* [PROBLEM DETAILS]
Write out everything from the entry line containing "22 красавіка 2022" down through the one containing "także promować podobne", swapping "środki" for "fundusze" and leaving every other word unchanged. Leave the pictures out.

* [DATA SECTION]
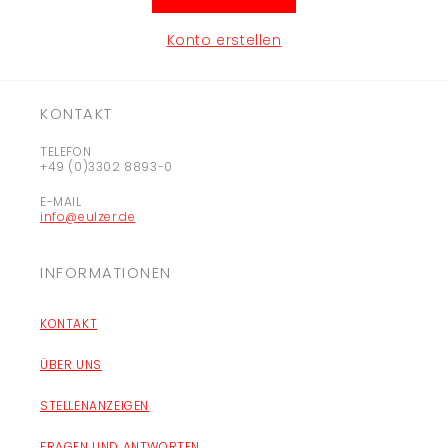
Konto erstellen
KONTAKT
TELEFON
+49 (0)3302 8893-0
E-MAIL
info@eulzer.de
INFORMATIONEN
KONTAKT
ÜBER UNS
STELLENANZEIGEN
FRAGEN UND ANTWORTEN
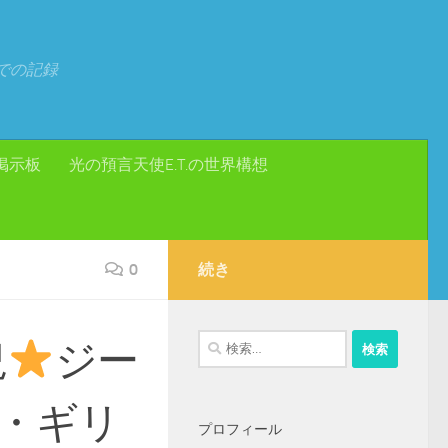
での記録
掲示板
光の預言天使E.T.の世界構想
0
続き
検
況
ジー
索:
・ギリ
プロフィール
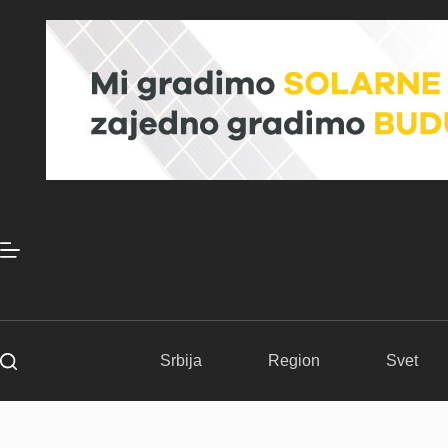
Skip
to
content
Srbija
Region
Svet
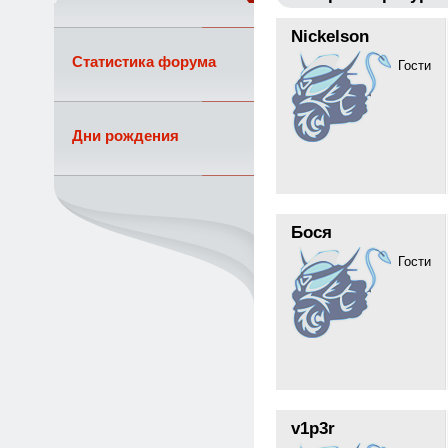
Nickelson
Статистика форума
Гости
Дни рождения
Бося
Гости
v1p3r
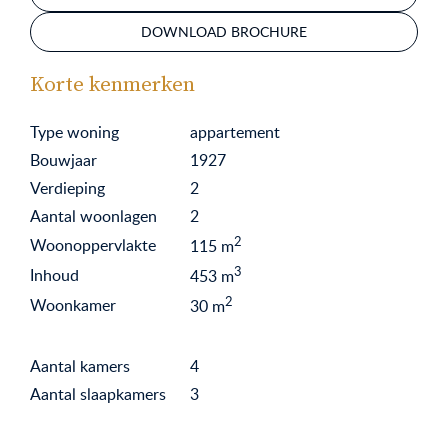
DOWNLOAD BROCHURE
Korte kenmerken
Type woning
appartement
Bouwjaar
1927
Verdieping
2
Aantal woonlagen
2
2
Woonoppervlakte
115
m
3
Inhoud
453
m
2
Woonkamer
30
m
Aantal kamers
4
Aantal slaapkamers
3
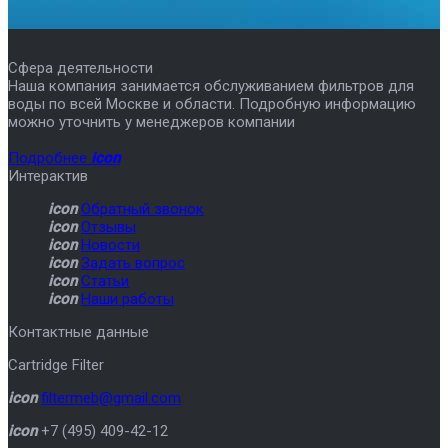
Сфера деятельности
Наша компания занимается обслуживанием фильтров для
воды по всей Москве и области. Подробную информацию
можно уточнить у менеджеров компании
Подробнее
icon
Интерактив
icon
Обратный звонок
icon
Отзывы
icon
Новости
icon
Задать вопрос
icon
Статьи
icon
Наши работы
Контактные данные
Cartridge Filter
icon
filtermeb@gmail.com
icon
+7 (495) 409-42-12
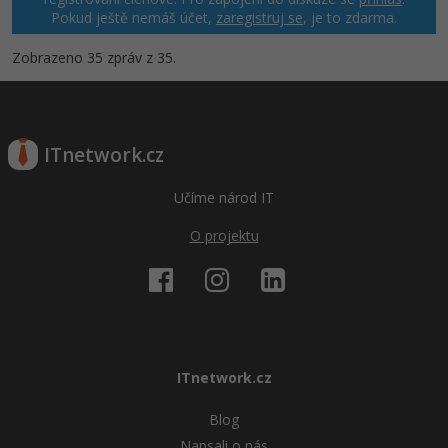
Pokud ještě nemáš účet,
zaregistruj se
, je to zdarma.
Zobrazeno 35 zpráv z 35.
ITnetwork.cz
Učíme národ IT
O projektu
ITnetwork.cz
Blog
Napsali o nás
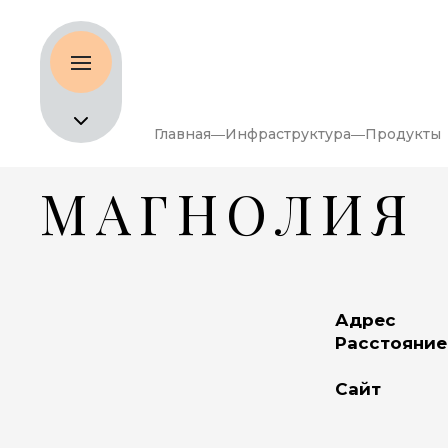
Главная
Инфраструктура
Продукты
МАГНОЛИЯ
Адрес
Расстояние
Сайт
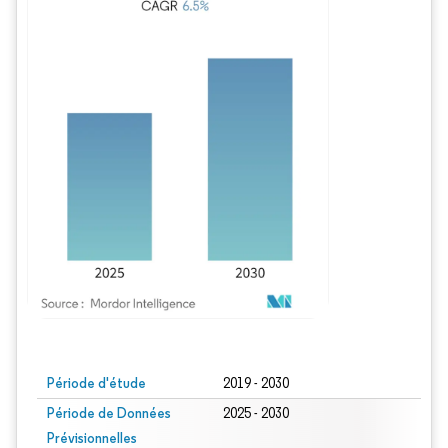
Image © Mordor Intelligence. La réutilisation nécessite une attribution sous CC BY
Période d'étude
2019 - 2030
Période de Données
2025 - 2030
Prévisionnelles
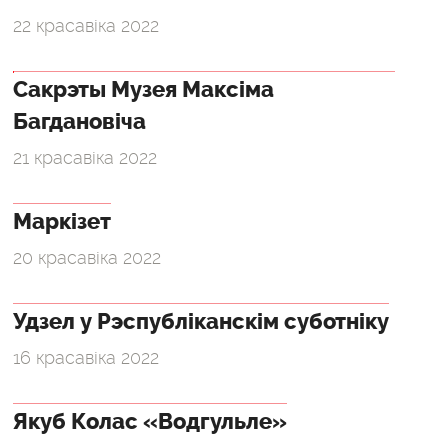
22 красавіка 2022
Сакрэты Музея Максіма
Багдановіча
21 красавіка 2022
Маркізет
20 красавіка 2022
Удзел у Рэспубліканскім суботніку
16 красавіка 2022
Якуб Колас «Водгульле»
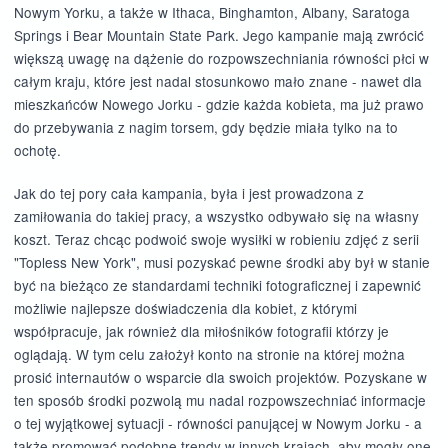
Nowym Yorku, a także w Ithaca, Binghamton, Albany, Saratoga
Springs i Bear Mountain State Park. Jego kampanie mają zwrócić
większą uwagę na dążenie do rozpowszechniania równości płci w
całym kraju, które jest nadal stosunkowo mało znane - nawet dla
mieszkańców Nowego Jorku - gdzie każda kobieta, ma już prawo
do przebywania z nagim torsem, gdy będzie miała tylko na to
ochotę.
Jak do tej pory cała kampania, była i jest prowadzona z
zamiłowania do takiej pracy, a wszystko odbywało się na własny
koszt. Teraz chcąc podwoić swoje wysiłki w robieniu zdjęć z serii
"Topless New York", musi pozyskać pewne środki aby był w stanie
być na bieżąco ze standardami techniki fotograficznej i zapewnić
możliwie najlepsze doświadczenia dla kobiet, z którymi
współpracuje, jak również dla miłośników fotografii którzy je
oglądają. W tym celu założył konto na stronie na której można
prosić internautów o wsparcie dla swoich projektów. Pozyskane w
ten sposób środki pozwolą mu nadal rozpowszechniać informacje
o tej wyjątkowej sytuacji - równości panującej w Nowym Jorku - a
także promować podobne trendy w innych krajach, aby mogły one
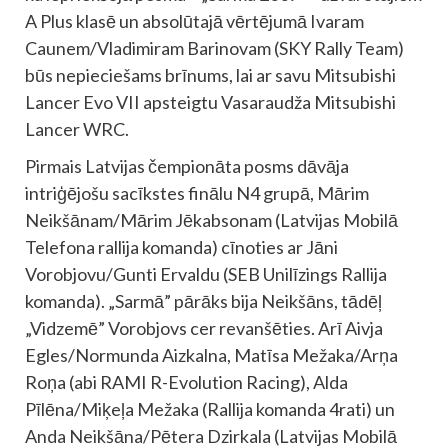
A Plus klasē un absolūtajā vērtējumā Ivaram
Caunem/Vladimiram Barinovam (SKY Rally Team)
būs nepieciešams brīnums, lai ar savu Mitsubishi
Lancer Evo VII apsteigtu Vasaraudža Mitsubishi
Lancer WRC.
Pirmais Latvijas čempionāta posms dāvāja
intriģējošu sacīkstes finālu N4 grupā, Mārim
Neikšānam/Mārim Jēkabsonam (Latvijas Mobilā
Telefona rallija komanda) cīnoties ar Jāni
Vorobjovu/Gunti Ervaldu (SEB Unilīzings Rallija
komanda). „Sarmā” pārāks bija Neikšāns, tādēļ
„Vidzemē” Vorobjovs cer revanšēties. Arī Aivja
Egles/Normunda Aizkalna, Matīsa Mežaka/Arņa
Roņa (abi RAMI R-Evolution Racing), Alda
Pīlēna/Miķeļa Mežaka (Rallija komanda 4rati) un
Anda Neikšāna/Pētera Dzirkala (Latvijas Mobilā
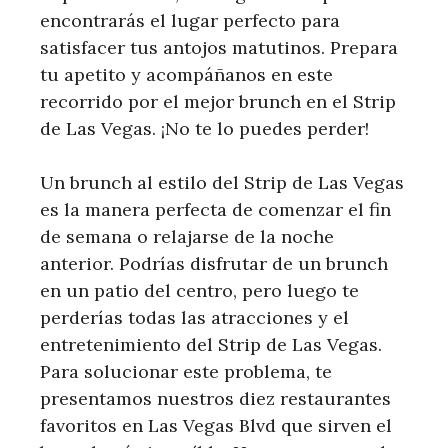
encontrarás el lugar perfecto para
satisfacer tus antojos matutinos. Prepara
tu apetito y acompáñanos en este
recorrido por el mejor brunch en el Strip
de Las Vegas. ¡No te lo puedes perder!
Un brunch al estilo del Strip de Las Vegas
es la manera perfecta de comenzar el fin
de semana o relajarse de la noche
anterior. Podrías disfrutar de un brunch
en un patio del centro, pero luego te
perderías todas las atracciones y el
entretenimiento del Strip de Las Vegas.
Para solucionar este problema, te
presentamos nuestros diez restaurantes
favoritos en Las Vegas Blvd que sirven el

* [ANSWER TO THIS PROBLEM]
22 красавіка 2022
Сакрэты Музея Максіма
Багдановіча
21 красавіка 2022
Маркізет
20 красавіка 2022
Удзел у Рэспубліканскім суботніку
16 красавіка 2022
Якуб Колас «Водгульле»
Nowym Yorku, a także w Ithaca, Binghamton, Albany, Saratoga
Springs i Bear Mountain State Park. Jego kampanie mają zwrócić
większą uwagę na dążenie do rozpowszechniania równości płci w
całym kraju, które jest nadal stosunkowo mało znane - nawet dla
mieszkańców Nowego Jorku - gdzie każda kobieta, ma już prawo
do przebywania z nagim torsem, gdy będzie miała tylko na to
ochotę.
Jak do tej pory cała kampania, była i jest prowadzona z
zamiłowania do takiej pracy, a wszystko odbywało się na własny
koszt. Teraz chcąc podwoić swoje wysiłki w robieniu zdjęć z serii
"Topless New York", musi pozyskać pewne fundusze aby był w stanie
być na bieżąco ze standardami techniki fotograficznej i zapewnić
możliwie najlepsze doświadczenia dla kobiet, z którymi
współpracuje, jak również dla miłośników fotografii którzy je
oglądają. W tym celu założył konto na stronie na której można
prosić internautów o wsparcie dla swoich projektów. Pozyskane w
ten sposób fundusze pozwolą mu nadal rozpowszechniać informacje
o tej wyjątkowej sytuacji - równości panującej w Nowym Jorku - a
także promować podobne trendy w innych krajach, aby mogły one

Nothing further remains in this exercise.